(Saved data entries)
:::
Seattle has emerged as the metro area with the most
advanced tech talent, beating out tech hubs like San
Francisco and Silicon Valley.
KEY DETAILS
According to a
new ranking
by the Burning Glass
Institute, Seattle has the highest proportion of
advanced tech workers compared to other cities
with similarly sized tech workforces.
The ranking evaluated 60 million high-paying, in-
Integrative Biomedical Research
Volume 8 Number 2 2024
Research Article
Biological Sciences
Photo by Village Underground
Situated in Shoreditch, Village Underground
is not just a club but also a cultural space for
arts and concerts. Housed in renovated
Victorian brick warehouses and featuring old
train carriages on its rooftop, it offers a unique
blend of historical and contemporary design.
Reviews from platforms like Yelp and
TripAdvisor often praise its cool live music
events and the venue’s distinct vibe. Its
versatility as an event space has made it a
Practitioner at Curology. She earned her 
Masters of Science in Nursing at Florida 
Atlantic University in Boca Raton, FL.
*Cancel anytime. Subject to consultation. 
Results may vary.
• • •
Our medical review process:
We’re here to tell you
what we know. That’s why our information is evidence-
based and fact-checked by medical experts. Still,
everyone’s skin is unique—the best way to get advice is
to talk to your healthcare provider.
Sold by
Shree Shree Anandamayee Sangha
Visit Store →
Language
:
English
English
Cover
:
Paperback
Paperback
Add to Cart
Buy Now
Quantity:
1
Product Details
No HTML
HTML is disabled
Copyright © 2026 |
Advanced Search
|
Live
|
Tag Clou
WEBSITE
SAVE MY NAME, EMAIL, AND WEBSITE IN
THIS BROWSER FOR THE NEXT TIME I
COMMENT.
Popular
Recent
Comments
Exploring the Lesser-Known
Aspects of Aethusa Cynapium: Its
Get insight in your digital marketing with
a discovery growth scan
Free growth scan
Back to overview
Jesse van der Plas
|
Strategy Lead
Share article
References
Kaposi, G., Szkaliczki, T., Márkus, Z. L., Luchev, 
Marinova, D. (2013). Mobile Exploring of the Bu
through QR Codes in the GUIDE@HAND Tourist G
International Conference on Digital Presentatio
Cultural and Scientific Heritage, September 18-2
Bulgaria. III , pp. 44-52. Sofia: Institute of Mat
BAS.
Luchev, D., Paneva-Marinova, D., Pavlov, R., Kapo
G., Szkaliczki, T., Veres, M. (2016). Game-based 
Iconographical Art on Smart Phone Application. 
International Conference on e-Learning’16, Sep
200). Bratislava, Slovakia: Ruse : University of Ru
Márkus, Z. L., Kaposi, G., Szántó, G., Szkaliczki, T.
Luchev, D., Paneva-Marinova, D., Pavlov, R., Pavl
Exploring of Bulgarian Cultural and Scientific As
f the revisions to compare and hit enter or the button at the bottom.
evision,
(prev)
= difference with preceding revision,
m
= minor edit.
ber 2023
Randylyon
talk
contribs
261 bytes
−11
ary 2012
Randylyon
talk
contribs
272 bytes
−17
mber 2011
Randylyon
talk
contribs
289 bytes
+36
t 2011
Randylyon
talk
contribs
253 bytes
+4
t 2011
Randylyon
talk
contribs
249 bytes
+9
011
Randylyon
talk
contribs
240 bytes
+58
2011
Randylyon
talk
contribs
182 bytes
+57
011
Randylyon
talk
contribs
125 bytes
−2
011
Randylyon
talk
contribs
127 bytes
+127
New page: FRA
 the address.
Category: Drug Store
:::
> **What you will do**
Please print the data above exactly as it appears.

> **Reply to the exercise**
Seattle has emerged as the metro area with the most
advanced tech talent, beating out tech hubs like San
Francisco and Silicon Valley.
KEY DETAILS
According to a
new ranking
by the Burning Glass
Institute, Seattle has the highest proportion of
advanced tech workers compared to other cities
with similarly sized tech workforces.
The ranking evaluated 60 million high-paying, in-
Integrative Biomedical Research
Volume 8 Number 2 2024
Research Article
Biological Sciences
Photo by Village Underground
Situated in Shoreditch, Village Underground
is not just a club but also a cultural space for
arts and concerts. Housed in renovated
Victorian brick warehouses and featuring old
train carriages on its rooftop, it offers a unique
blend of historical and contemporary design.
Reviews from platforms like Yelp and
TripAdvisor often praise its cool live music
events and the venue’s distinct vibe. Its
versatility as an event space has made it a
Practitioner at Curology. She earned her 
Masters of Science in Nursing at Florida 
Atlantic University in Boca Raton, FL.
*Cancel anytime. Subject to consultation. 
Results may vary.
• • •
Our medical review process:
We’re here to tell you
what we know. That’s why our information is evidence-
based and fact-checked by medical experts. Still,
everyone’s skin is unique—the best way to get advice is
to talk to your healthcare provider.
Sold by
Shree Shree Anandamayee Sangha
Visit Store →
Language
:
English
English
Cover
:
Paperback
Paperback
Add to Cart
Buy Now
Quantity:
1
Product Details
No HTML
HTML is disabled
Copyright © 2026 |
Advanced Search
|
Live
|
Tag Clou
WEBSITE
SAVE MY NAME, EMAIL, AND WEBSITE IN
THIS BROWSER FOR THE NEXT TIME I
COMMENT.
Popular
Recent
Comments
Exploring the Lesser-Known
Aspects of Aethusa Cynapium: Its
Get insight in your digital marketing with
a discovery growth scan
Free growth scan
Back to overview
Jesse van der Plas
|
Strategy Lead
Share article
References
Kaposi, G., Szkaliczki, T., Márkus, Z. L., Luchev, 
Marinova, D. (2013). Mobile Exploring of the Bu
through QR Codes in the GUIDE@HAND Tourist G
International Conference on Digital Presentatio
Cultural and Scientific Heritage, September 18-2
Bulgaria. III , pp. 44-52. Sofia: Institute of Mat
BAS.
Luchev, D., Paneva-Marinova, D., Pavlov, R., Kapo
G., Szkaliczki, T., Veres, M. (2016). Game-based 
Iconographical Art on Smart Phone Application. 
International Conference on e-Learning’16, Sep
200). Bratislava, Slovakia: Ruse : University of Ru
Márkus, Z. L., Kaposi, G., Szántó, G., Szkaliczki, T.
Luchev, D., Paneva-Marinova, D., Pavlov, R., Pavl
Exploring of Bulgarian Cultural and Scientific As
f the revisions to compare and hit enter or the button at the bottom.
evision,
(prev)
= difference with preceding revision,
m
= minor edit.
ber 2023
Randylyon
talk
contribs
261 bytes
−11
ary 2012
Randylyon
talk
contribs
272 bytes
−17
mber 2011
Randylyon
talk
contribs
289 bytes
+36
t 2011
Randylyon
talk
contribs
253 bytes
+4
t 2011
Randylyon
talk
contribs
249 bytes
+9
011
Randylyon
talk
contribs
240 bytes
+58
2011
Randylyon
talk
contribs
182 bytes
+57
011
Randylyon
talk
contribs
125 bytes
−2
011
Randylyon
talk
contribs
127 bytes
+127
New page: FRA
 the address.
Category: Drug Store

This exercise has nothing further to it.